Exponents can be thought of as shorthand for repeated multiplication. For example, when you see something like \(2^3\), it simply means that you should multiply 2 by itself three times: \(2 \times 2 \times 2 = 8\).
Exponents have certain features:

• Base Number: The number being multiplied, like the 2 in \(2^3\).
• Exponent: Indicates how many times to multiply the base by itself. In \(2^3\), the 3 is the exponent.

Understanding how to handle exponents is crucial when they appear in mathematical expressions, especially when they involve negative numbers.

Negative numbers can change the results of calculations significantly, especially in exponents. When you multiply two negative numbers, the result is positive.

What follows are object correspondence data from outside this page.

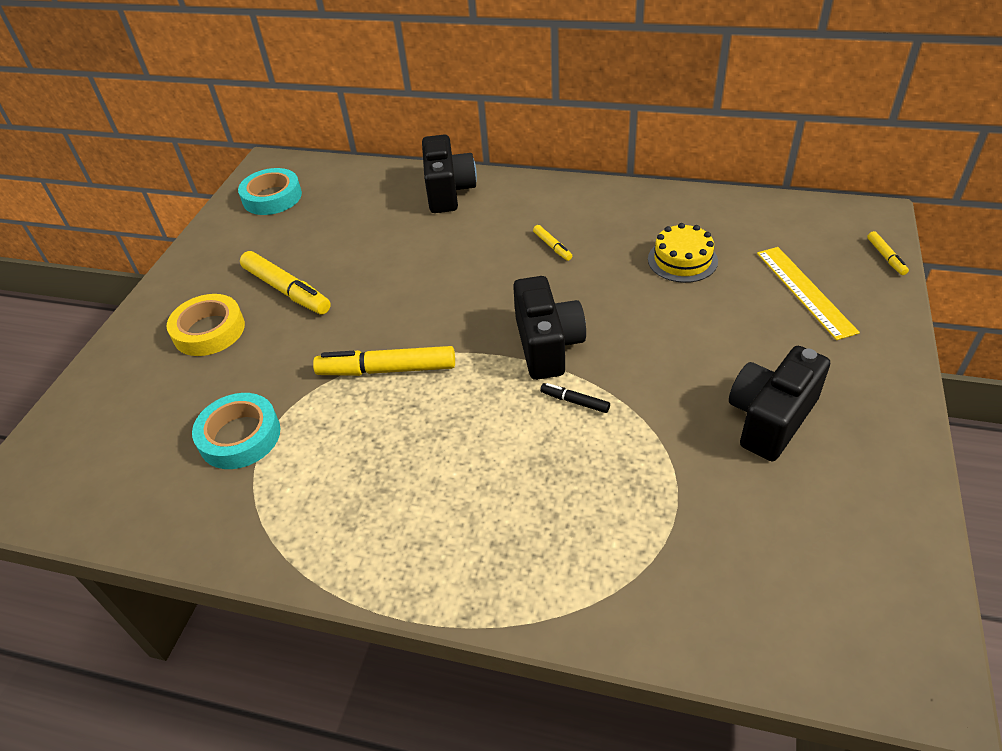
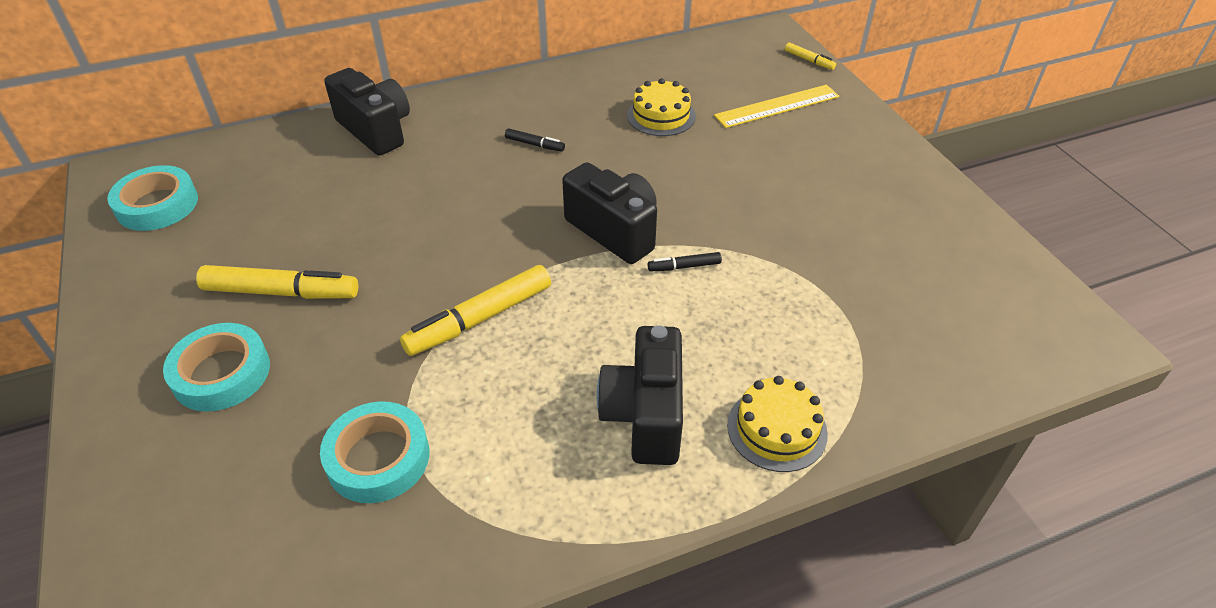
camera: 40 degrees left, 0 degrees up
yellow tape [167,294,245,356] -> turquoise tape [163,323,270,412]
yellow marker [533,225,572,261] -> black marker [505,128,565,152]
black camera [729,346,830,461] -> black camera moved to [597,326,683,465]
yellow ruler [757,247,860,340] -> yellow ruler turned 60 degrees counterclockwise [714,85,839,128]
none -> yellow cake [727,376,828,472]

This simple rule applies even when you multiply more than two numbers together.
For instance, \((-2) \times (-2) = 4\). Here's where it gets interesting: if you continue multiplying, and you have an odd number of negative factors, the result will be negative. However, with an even number of negative factors, your result remains positive.
The expression \((-2)^4\) becomes positive 16 because the four negative signs "cancel" each other out in pairs, leaving a positive number. But keep in mind that it differs from \(-2^4\) without the parentheses, which first squares the base, then applies the negative sign, resulting in -16.

The order of operations is a fundamental principle in mathematics that ensures consistency in calculations. Sometimes remembered by the acronym PEMDAS (Parentheses, Exponents, Multiplication and Division (from left to right), Addition and Subtraction (from left to right)), it guides you on which operations to perform first in a mathematical expression.
In our example \(-2^4\), following the order of operations correctly means handling the exponent first. This requires you to calculate \(2^4 = 16\) before applying the negative sign. This is because the exponent only applies to the number directly before it and not to the entire expression unless parentheses are used. Thus, the correct evaluation is \(-2^4 = -(16) = -16\).
Always remember, neglecting the order of operations can lead to incorrect results, especially when dealing with more complex expressions.